#### ESTRATTO DEL TESTO ####

25/01/2019 -  Božidar Stanišić

Il libro autobiografico di Relly Alfandari Pardo “To je bio samo piknik” [È stato solo un picnic], originariamente scritto in francese, è uscito nel 2014 in versione serba per i tipi della casa editrice belgradese Službeni glasnik, nella bella e scorrevole traduzione di Radmila Šuljagić. Ho letto questo straordinario contributo alla memoria dell’umanità all’inizio dell’anno scorso. Con ritardo, si direbbe. Ma le mie numerose osservazioni, annotate su quasi ogni pagina del libro, sono ancora attuali. Sull’ultima pagina ho scritto: “Un libro della paura e della speranza, un libro della fiducia nella vittoria del bene sul male”. Aggiungendo: “Anna Frank e Relly sono nate nello stesso anno, il 1929”.

#### DATI FORNITI ####

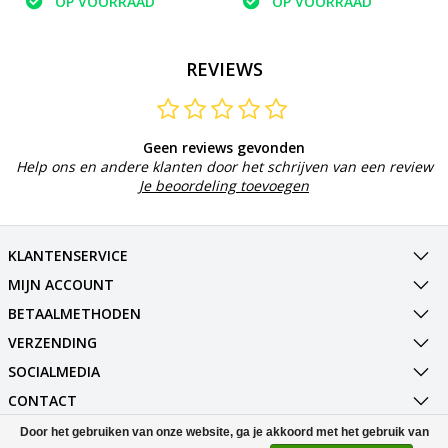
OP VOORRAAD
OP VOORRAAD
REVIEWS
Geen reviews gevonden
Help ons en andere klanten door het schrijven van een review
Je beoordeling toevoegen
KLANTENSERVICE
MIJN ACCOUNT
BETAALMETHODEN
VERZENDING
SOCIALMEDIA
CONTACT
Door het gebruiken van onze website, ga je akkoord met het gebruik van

####

• [COMPITI DELL'ESERCIZIO]
**A.** Rispondi alle domande seguenti sulla recensione del libro di Relly Alfandari Pardo:
(i) In quale lingua è stato scritto originariamente il libro?
(ii) Quale casa editrice ha pubblicato la versione serba?
(iii) In quale anno sono nate Anna Frank e Relly?
**B.** Elenca tutte le persone nominate nella recensione del libro di Relly Alfandari Pardo.
**C.** Prosegui la recensione del libro di Relly Alfandari Pardo a partire dall'ultima frase riportata.

• [RISPOSTE PER COMPITO]
**A.**
(i) In francese.
(ii) Službeni glasnik, casa editrice di Belgrado.
(iii) Nel 1929.

**B.**
- Božidar Stanišić
- Relly Alfandari Pardo
- Radmila Šuljagić
- Anna Frank

**C.**
Belgrado-Francia-Israele

Quando, quella lontana alba di aprile 1941, i bombardieri del Terzo Reich, senza alcuna dichiarazione di guerra, scaricarono il loro micidiale carico su una Belgrado ancora sonnolenta, Relly Alfandari era ancora una ragazzina che sentiva quella grande città come propria, pensando di non differenziarsi in nulla dalle sue coetanee. Aveva 12 anni, i suoi sogni per il futuro e una sensazione di felicità quotidiana perché viveva in una famiglia in cui non mancavano mai gioia, amore e vicinanza reciproca.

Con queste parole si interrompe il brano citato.